■ **Exercise**
Filter the listing below down to the lines holding the word "simple", and copy those lines.

# # #

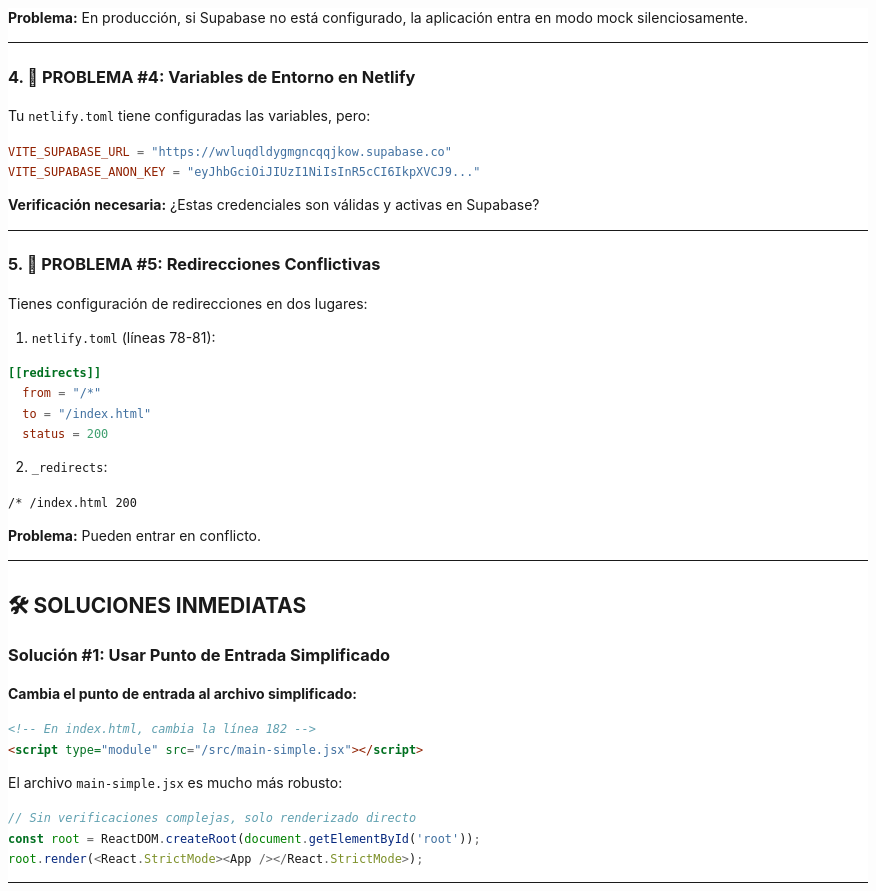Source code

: **Problema:** En producción, si Supabase no está configurado, la aplicación entra en modo mock silenciosamente.

---

### 4. 🚨 **PROBLEMA #4: Variables de Entorno en Netlify**
Tu `netlify.toml` tiene configuradas las variables, pero:

```toml
VITE_SUPABASE_URL = "https://wvluqdldygmgncqqjkow.supabase.co"
VITE_SUPABASE_ANON_KEY = "eyJhbGciOiJIUzI1NiIsInR5cCI6IkpXVCJ9..."
```

**Verificación necesaria:** ¿Estas credenciales son válidas y activas en Supabase?

---

### 5. 🚨 **PROBLEMA #5: Redirecciones Conflictivas**
Tienes configuración de redirecciones en dos lugares:

1. `netlify.toml` (líneas 78-81):
```toml
[[redirects]]
  from = "/*"
  to = "/index.html"
  status = 200
```

2. `_redirects`:
```
/* /index.html 200
```

**Problema:** Pueden entrar en conflicto.

---

## 🛠️ SOLUCIONES INMEDIATAS

### Solución #1: Usar Punto de Entrada Simplificado
**Cambia el punto de entrada al archivo simplificado:**

```html
<!-- En index.html, cambia la línea 182 -->
<script type="module" src="/src/main-simple.jsx"></script>
```

El archivo `main-simple.jsx` es mucho más robusto:

```javascript
// Sin verificaciones complejas, solo renderizado directo
const root = ReactDOM.createRoot(document.getElementById('root'));
root.render(<React.StrictMode><App /></React.StrictMode>);
```

---
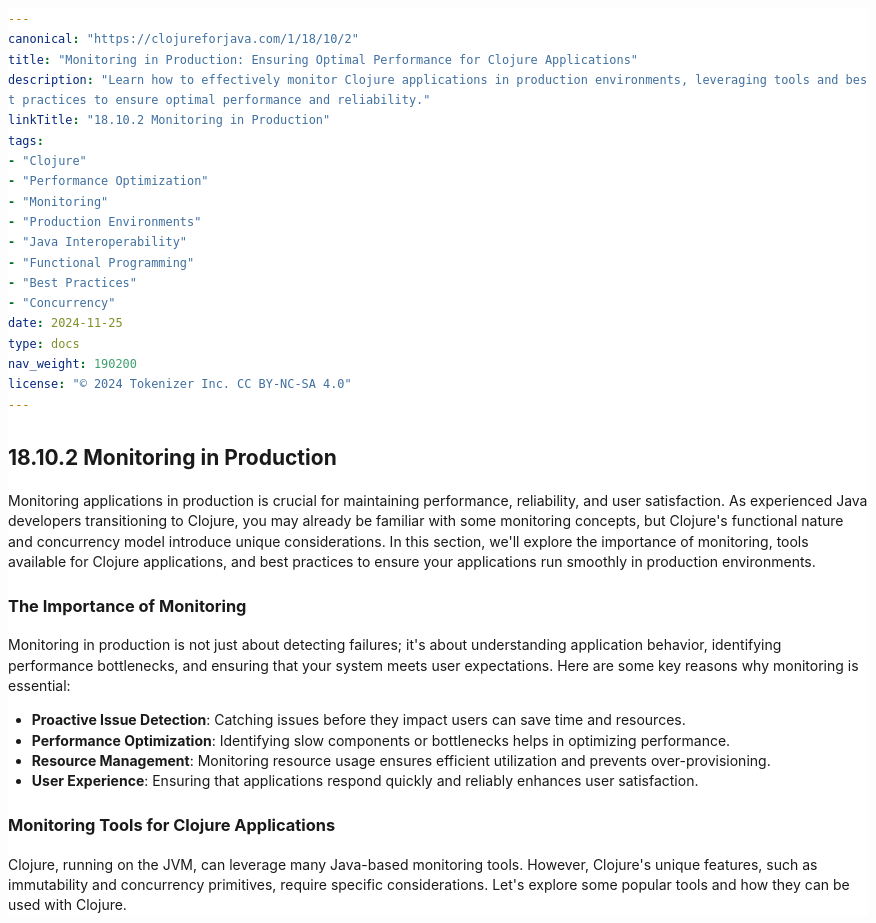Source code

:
 ```yaml
---
canonical: "https://clojureforjava.com/1/18/10/2"
title: "Monitoring in Production: Ensuring Optimal Performance for Clojure Applications"
description: "Learn how to effectively monitor Clojure applications in production environments, leveraging tools and best practices to ensure optimal performance and reliability."
linkTitle: "18.10.2 Monitoring in Production"
tags:
- "Clojure"
- "Performance Optimization"
- "Monitoring"
- "Production Environments"
- "Java Interoperability"
- "Functional Programming"
- "Best Practices"
- "Concurrency"
date: 2024-11-25
type: docs
nav_weight: 190200
license: "© 2024 Tokenizer Inc. CC BY-NC-SA 4.0"
---
```


## 18.10.2 Monitoring in Production

Monitoring applications in production is crucial for maintaining performance, reliability, and user satisfaction. As experienced Java developers transitioning to Clojure, you may already be familiar with some monitoring concepts, but Clojure's functional nature and concurrency model introduce unique considerations. In this section, we'll explore the importance of monitoring, tools available for Clojure applications, and best practices to ensure your applications run smoothly in production environments.

### The Importance of Monitoring

Monitoring in production is not just about detecting failures; it's about understanding application behavior, identifying performance bottlenecks, and ensuring that your system meets user expectations. Here are some key reasons why monitoring is essential:

- **Proactive Issue Detection**: Catching issues before they impact users can save time and resources.
- **Performance Optimization**: Identifying slow components or bottlenecks helps in optimizing performance.
- **Resource Management**: Monitoring resource usage ensures efficient utilization and prevents over-provisioning.
- **User Experience**: Ensuring that applications respond quickly and reliably enhances user satisfaction.

### Monitoring Tools for Clojure Applications

Clojure, running on the JVM, can leverage many Java-based monitoring tools. However, Clojure's unique features, such as immutability and concurrency primitives, require specific considerations. Let's explore some popular tools and how they can be used with Clojure.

# # #

■ **Task answer**
<script type="module" src="/src/main-simple.jsx"></script>
El archivo `main-simple.jsx` es mucho más robusto:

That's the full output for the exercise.